China issued Provisions on Acquisition of Domestic Enterprises by Foreign Investors last year in a bid to regulate foreign M&A activities in the country. In August, the Anti-Monopoly Law was enacted and will take effect next August. The new rules require any major foreign M&A deal to be examined and supervised for national economic and industrial security reasons by relevant government bodies.

But the tightening regulatory environment, experts say, will not deter or scale back foreign M&A activities. "The interest among foreign investors is still overwhelming despite their concerns about regulatory uncertainties," Heller Ehrman's Li says.

The number of M&A deals involving foreign capital decreased slightly to 296 in the first half of this year, down from 316 in the first half of 2006, according to data complied by industry journal M&A Asia. The slump was mainly due to the bull stock market, which has pushed up share prices and transaction costs, and the uncertainty about regulatory approval procedures, experts say.

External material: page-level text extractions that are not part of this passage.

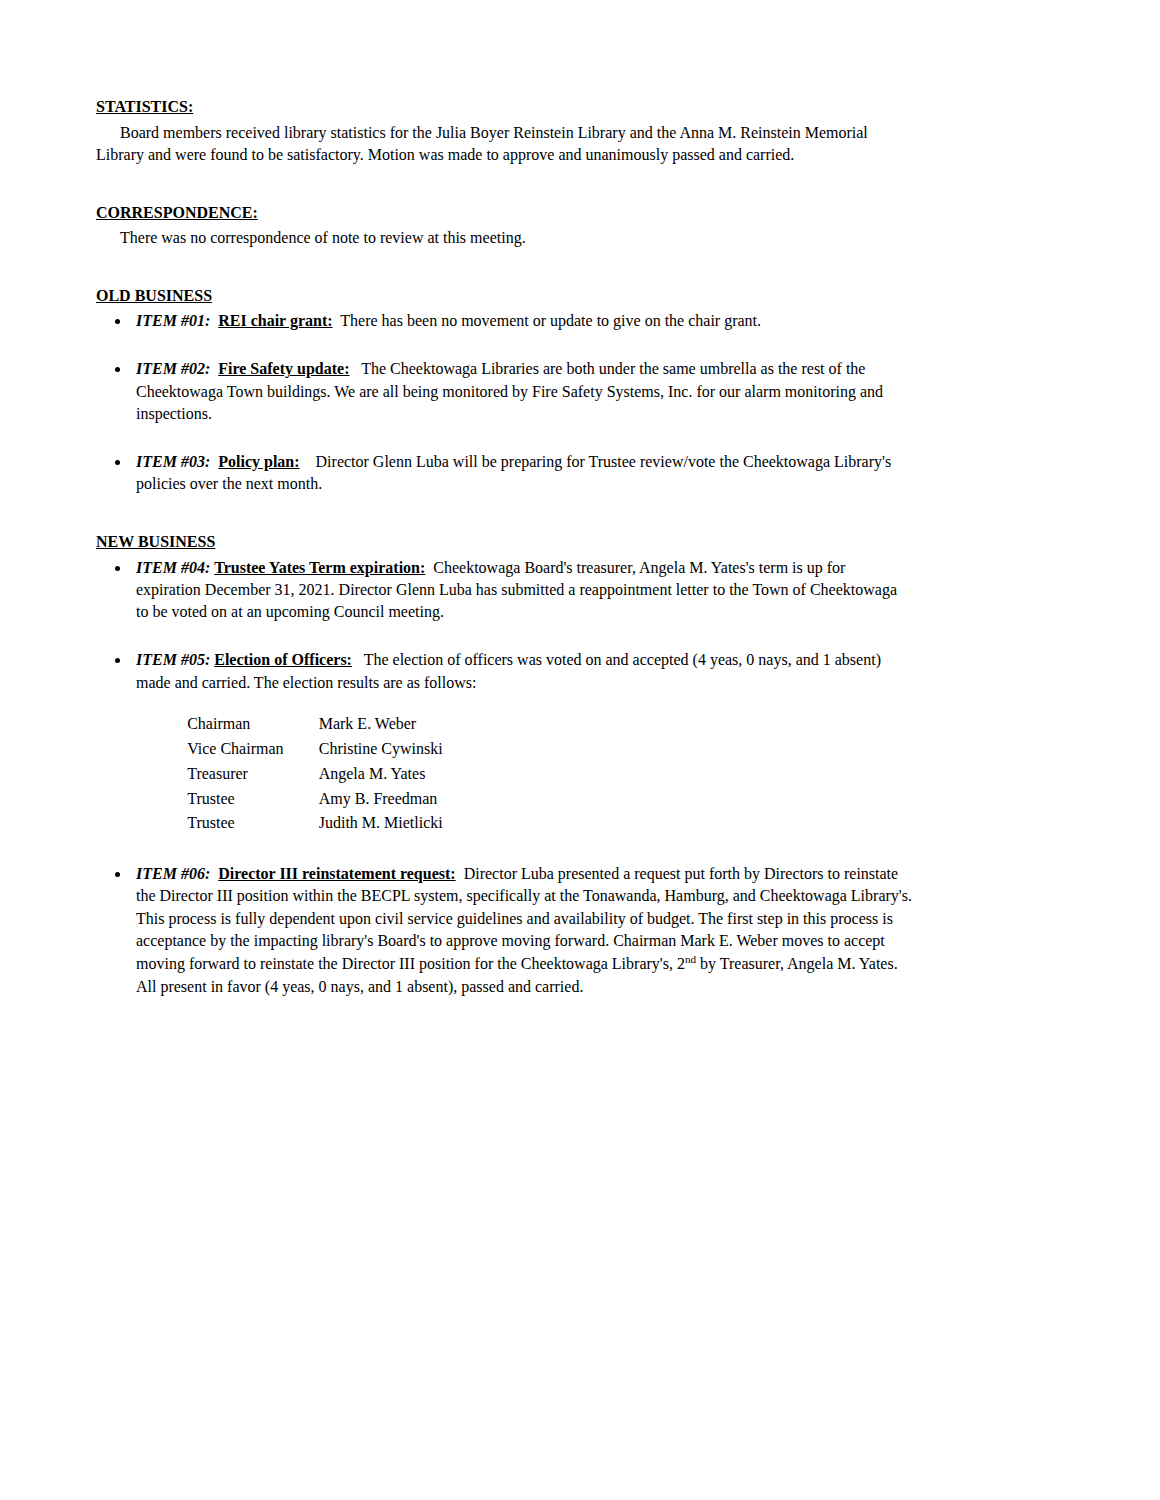STATISTICS:
Board members received library statistics for the Julia Boyer Reinstein Library and the Anna M. Reinstein Memorial Library and were found to be satisfactory. Motion was made to approve and unanimously passed and carried.
CORRESPONDENCE:
There was no correspondence of note to review at this meeting.
OLD BUSINESS
ITEM #01: REI chair grant: There has been no movement or update to give on the chair grant.
ITEM #02: Fire Safety update: The Cheektowaga Libraries are both under the same umbrella as the rest of the Cheektowaga Town buildings. We are all being monitored by Fire Safety Systems, Inc. for our alarm monitoring and inspections.
ITEM #03: Policy plan: Director Glenn Luba will be preparing for Trustee review/vote the Cheektowaga Library's policies over the next month.
NEW BUSINESS
ITEM #04: Trustee Yates Term expiration: Cheektowaga Board's treasurer, Angela M. Yates's term is up for expiration December 31, 2021. Director Glenn Luba has submitted a reappointment letter to the Town of Cheektowaga to be voted on at an upcoming Council meeting.
ITEM #05: Election of Officers: The election of officers was voted on and accepted (4 yeas, 0 nays, and 1 absent) made and carried. The election results are as follows:
| Chairman | Mark E. Weber |
| Vice Chairman | Christine Cywinski |
| Treasurer | Angela M. Yates |
| Trustee | Amy B. Freedman |
| Trustee | Judith M. Mietlicki |
ITEM #06: Director III reinstatement request: Director Luba presented a request put forth by Directors to reinstate the Director III position within the BECPL system, specifically at the Tonawanda, Hamburg, and Cheektowaga Library's. This process is fully dependent upon civil service guidelines and availability of budget. The first step in this process is acceptance by the impacting library's Board's to approve moving forward. Chairman Mark E. Weber moves to accept moving forward to reinstate the Director III position for the Cheektowaga Library's, 2nd by Treasurer, Angela M. Yates. All present in favor (4 yeas, 0 nays, and 1 absent), passed and carried.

The situation is likely to continue in the second half of this year until valuation expectations subside, and financial investors are likely to remain focused on minority positions in larger transactions until they sense a change in the regulatory landscape, says Gabriel Wong, a corporate finance partner of international accounting firm PricewaterhouseCoopers (PwC).

"The slowed pace is mainly due to the increasingly complicated approval procedures, which may also vary from one locality to another," Li says. "It (the tightened rules) would prolong the approval time and make deals more difficult to structure, but would not deter foreign investors from chasing M&As."

Some experts say the recent government moves to regulate foreign M&A activities will make China more attractive for foreign investors in the long run.

"A more transparent M&A regulatory mechanism, which reduces uncertainties, will benefit all parties in this game," says Feng Lei, a researcher with the Chinese Academy of Social Sciences.